I was happily playing with my shiny new prime-number-checker, trying out how loops work in C++.
When I started entering stupidly big numbers, something strange happened.
./main
Enter a number: 5784320578432578493207508493
Congratulations, it's prime!
Except, that is not actually a prime number. I can’t have typed a prime number by randomly banging on the keypad. What’s going on?

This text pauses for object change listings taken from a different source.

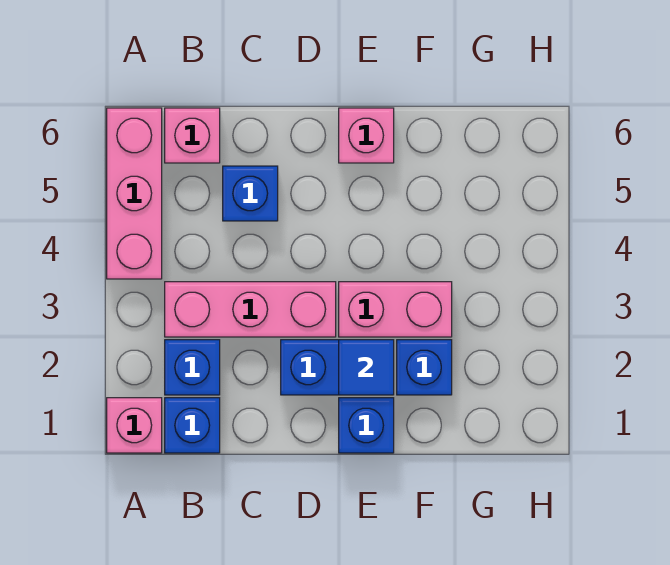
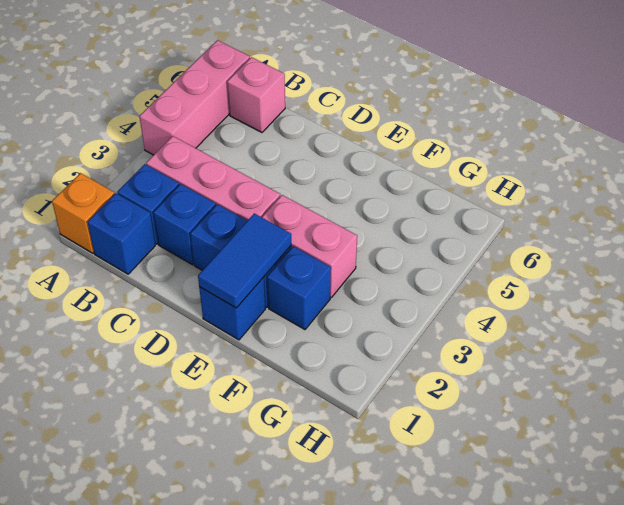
pink 1x1 brick [107,398,162,453] -> orange 1x1 brick [52,173,114,253]
blue 1x1 brick [223,166,278,221] -> blue 1x1 brick moved to [153,184,216,265]
blue 1x1 tile [339,340,394,395] -> blue 1x2 tile [198,213,291,308]
pink 1x1 brick [339,108,394,163] -> none

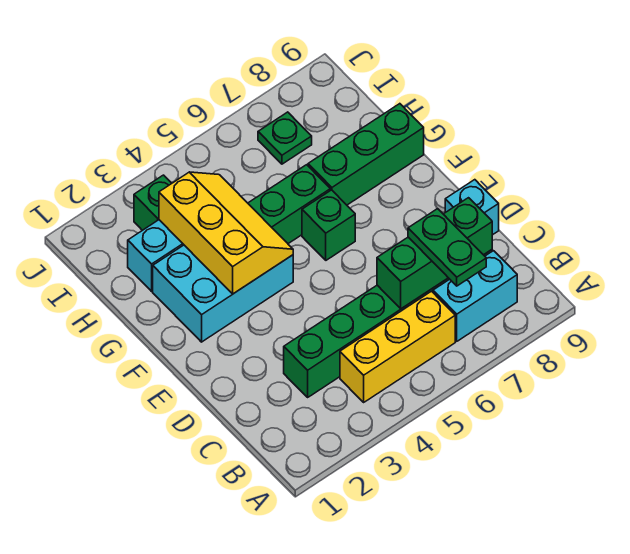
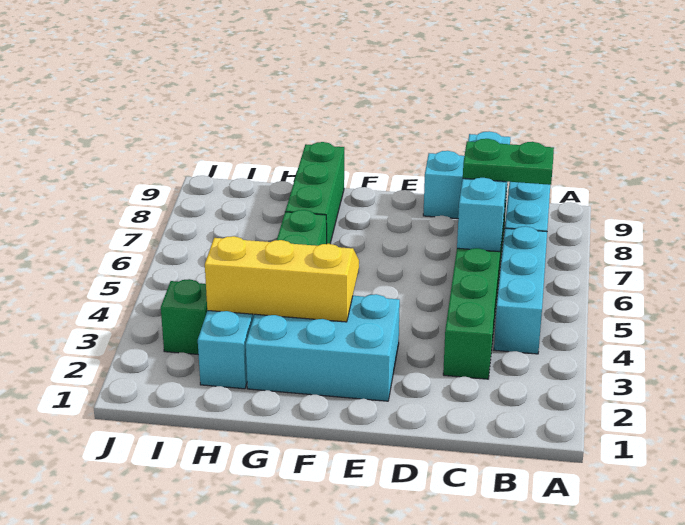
yellow 1x3 brick [340,291,455,402] -> cyan 1x3 brick [494,226,547,354]
green 1x3 brick [377,198,492,309] -> cyan 1x3 brick [457,131,510,252]
cyan 2x3 brick [153,245,293,342] -> cyan 2x3 brick turned to [246,294,400,401]
green 1x1 brick [302,190,355,260] -> none
green 1x1 plate [258,112,312,164] -> none

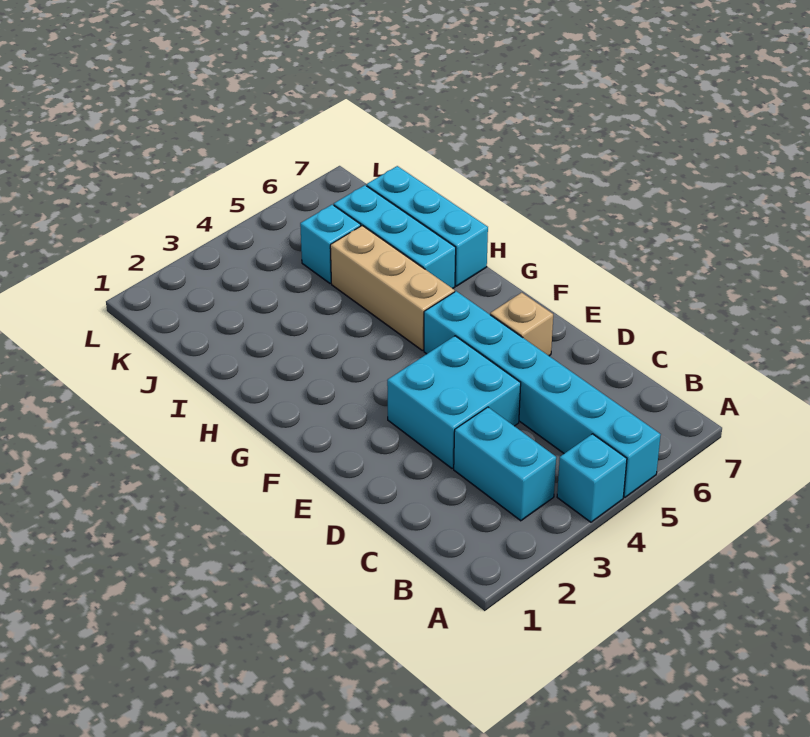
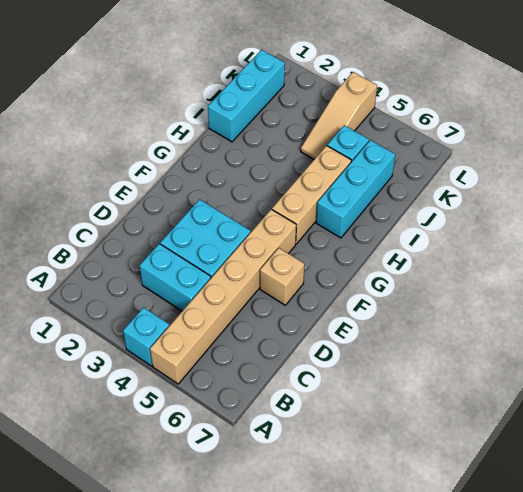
cyan 1x6 brick [424,291,661,498] -> tan 1x6 brick [150,209,296,384]
cyan 1x2 brick [454,407,556,521] -> cyan 1x2 brick turned to [140,244,211,311]
cyan 1x3 brick [367,166,488,286] -> cyan 1x3 brick moved to [208,50,285,142]
none -> tan 1x3 slope [301,72,377,159]

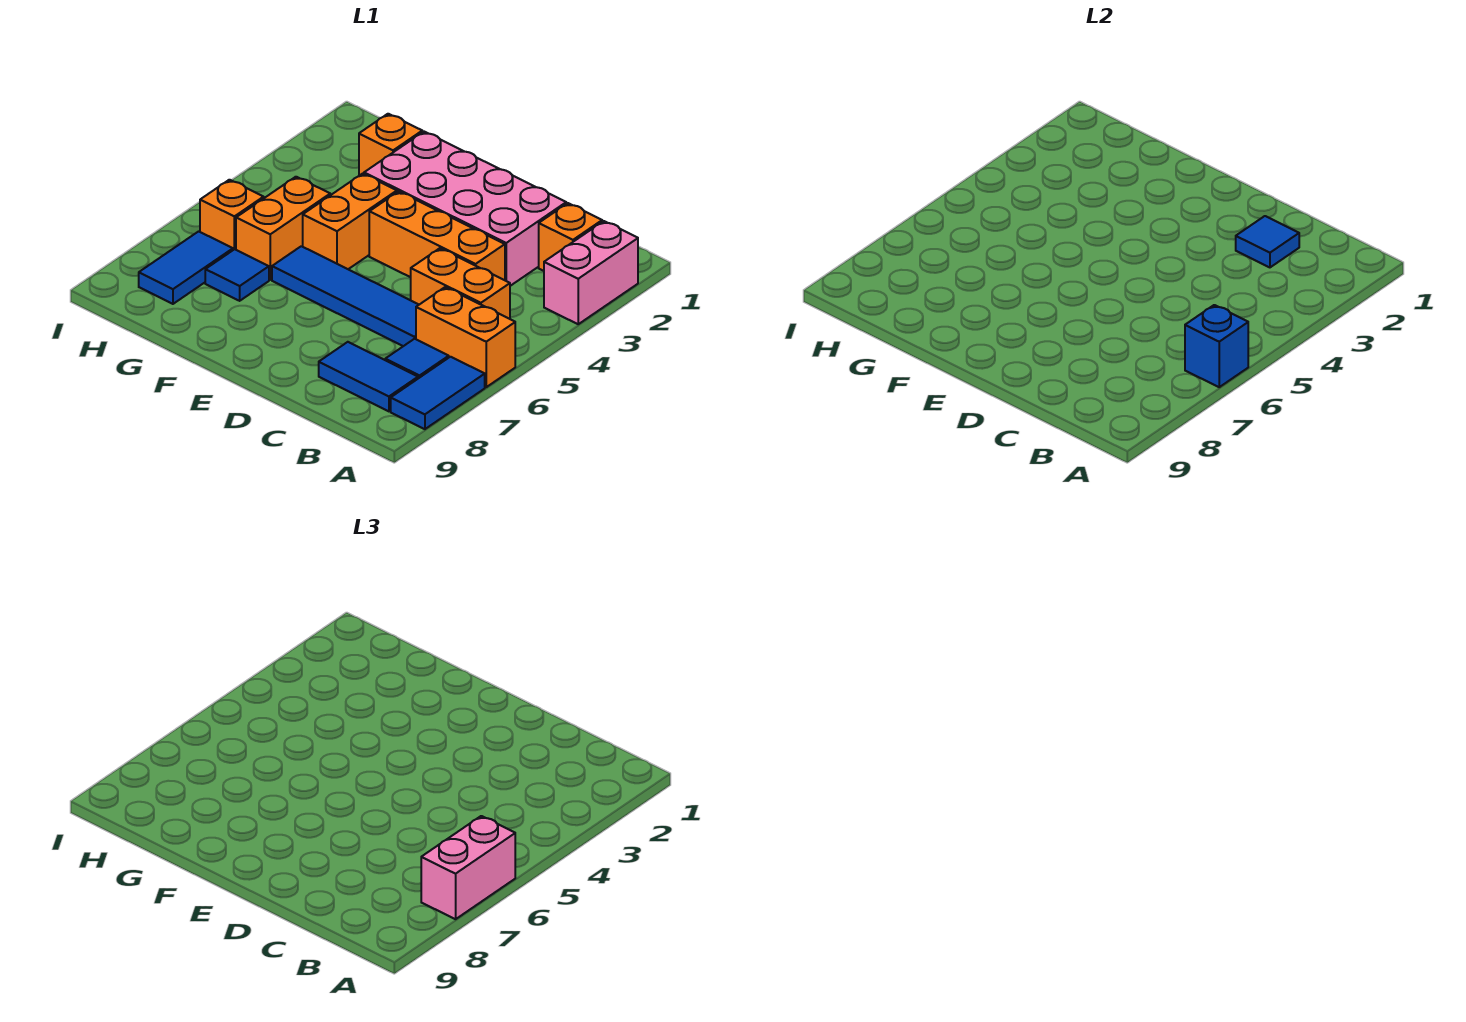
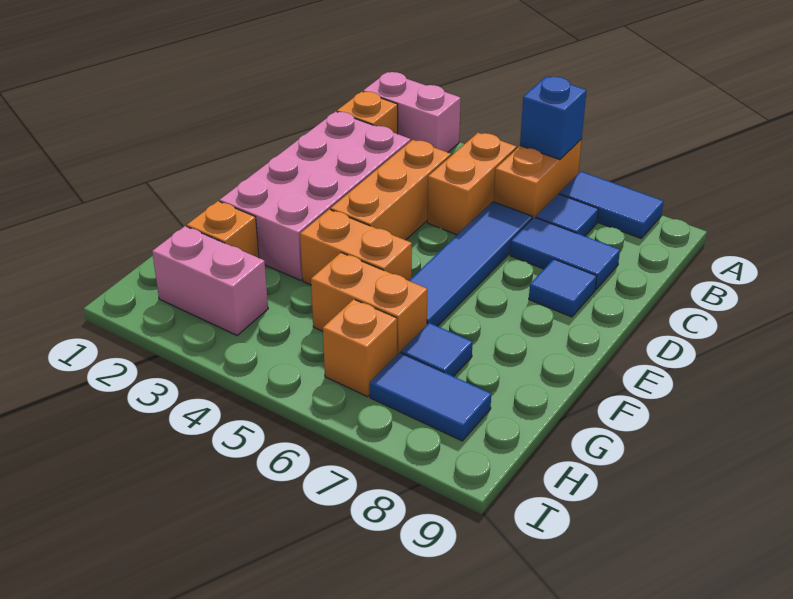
pink 1x2 brick [421,816,515,919] -> pink 1x2 brick moved to [152,226,268,335]
blue 1x2 tile [319,342,418,411] -> blue 1x2 tile turned to [510,217,620,290]
blue 1x1 tile [1236,216,1299,267] -> blue 1x1 tile moved to [529,259,597,317]

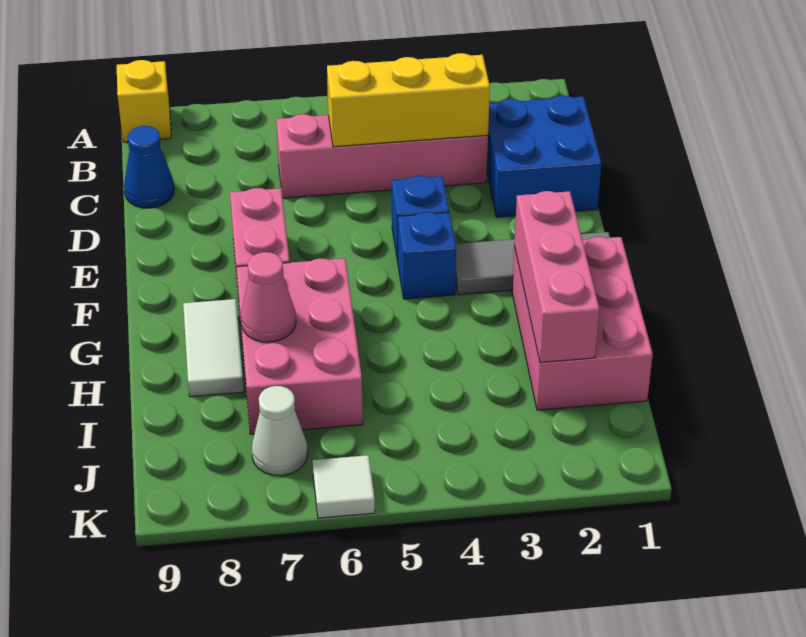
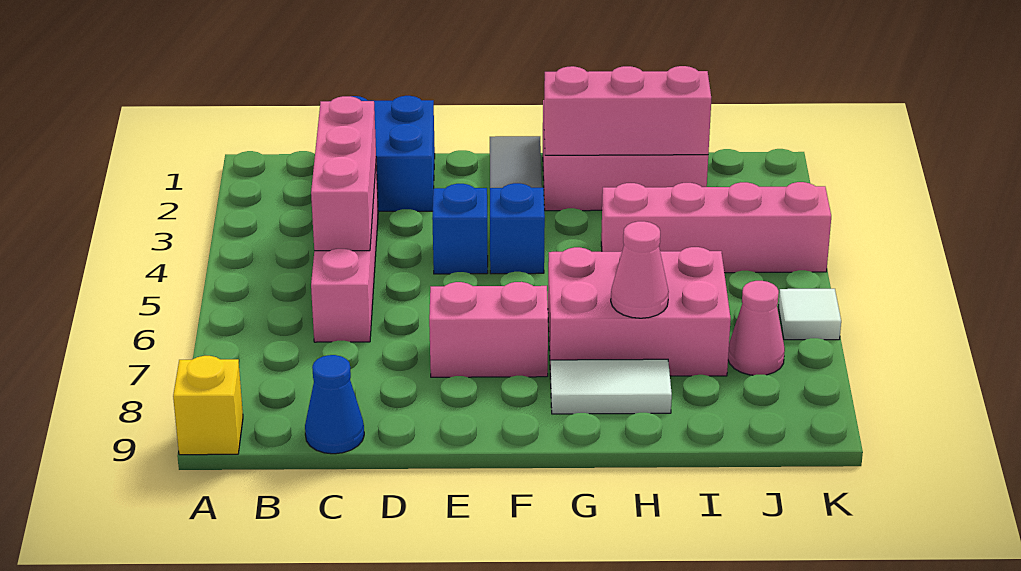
yellow 1x3 brick [327,53,490,147] -> pink 1x3 brick [311,96,376,251]
none -> pink 1x4 brick [601,182,831,273]
white 1x1 cone [252,386,308,476] -> pink 1x1 cone [728,281,785,375]

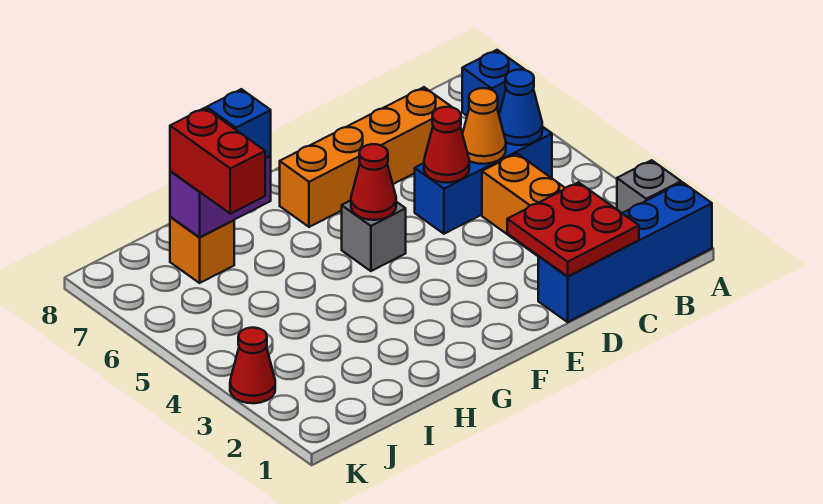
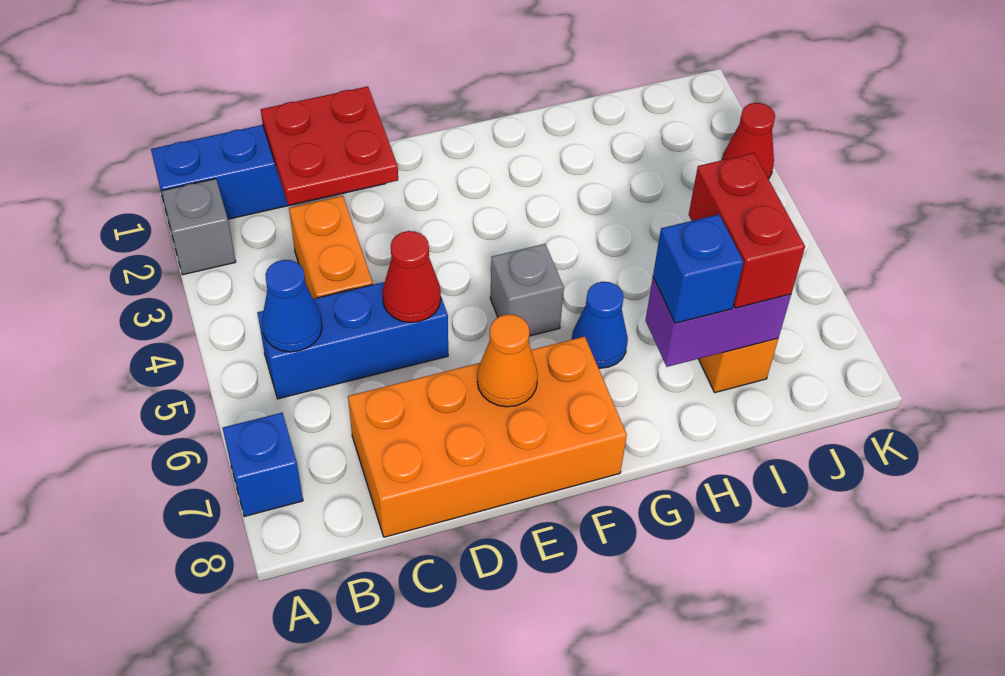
orange 1x1 cone [462,88,506,164] -> orange 1x1 cone moved to [477,314,538,407]
orange 1x4 brick [280,87,453,227] -> orange 2x4 brick [348,336,627,537]
red 1x1 cone [351,144,396,220] -> none
none -> blue 1x1 cone [572,282,628,368]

I didn’t code any input sanitization in my prime-number-checker, so let’s check what my program actually gets. I am now removing all the boring logic, and compiling this simple code:
// Main.cpp
#include <iostream>
using std::cin;
using std::cout;
using std::endl;
int main()
{
int x;
cout << "Enter a number: ";
cin >> x;
cout << "You entered " << x << endl;
return 0;
}
Let’s play.
./main
Enter a number: 2147483647 <-- int32 maximum positive value
You entered 2147483647
./main
Enter a number: 2147483648 <-- int32 maximum positive value +1
You entered 2147483647
./main
Enter a number: 99999999999999999999999999999999999999999999999999 <-- a lot
You entered 2147483647
With this, the first mystery is solved: I was always checking the same value, no matter what big number I was entering. And it happened to be prime (yes: (2^32)/2-1
is indeed prime!).
But now I have another problem: why do I always get the same number? The variable x
is a 32-bit integer and it can’t hold those big numbers. But still, I was expecting the integer overflow to wrap around the maximum value.
For example: 2147483647
is the maximum value for a signed 32-bit integer. I expected the input 2147483648
to be stored in x
as the smallest possible value: -2147483648
.
Instead, I get 2147483647
every time.
Let’s try something different.
./main
Enter a number: I am not a number, I am a free man!
You entered 0
Woops. OK there’s some magic going on here, and it is not about integer representation. It’s std::cin
doing the magic!
We need some differential diagnosis. I am now removing std::cin
and hardcoding the values.
// Main.cpp
#include <iostream>
using std::cout;
using std::endl;
int main()
{
// By the way: "int" has its constructor overloaded, too!
int x(2147483647);
cout << "2147483647 = " << x << endl;
x = x + 1;
cout << "2147483647+1 = " << x << endl;
return 0;
}
./main
2147483647 = 2147483647
2147483647+1 = -2147483648
OK, that’s better! Finally, a good old wrapping integer overflow.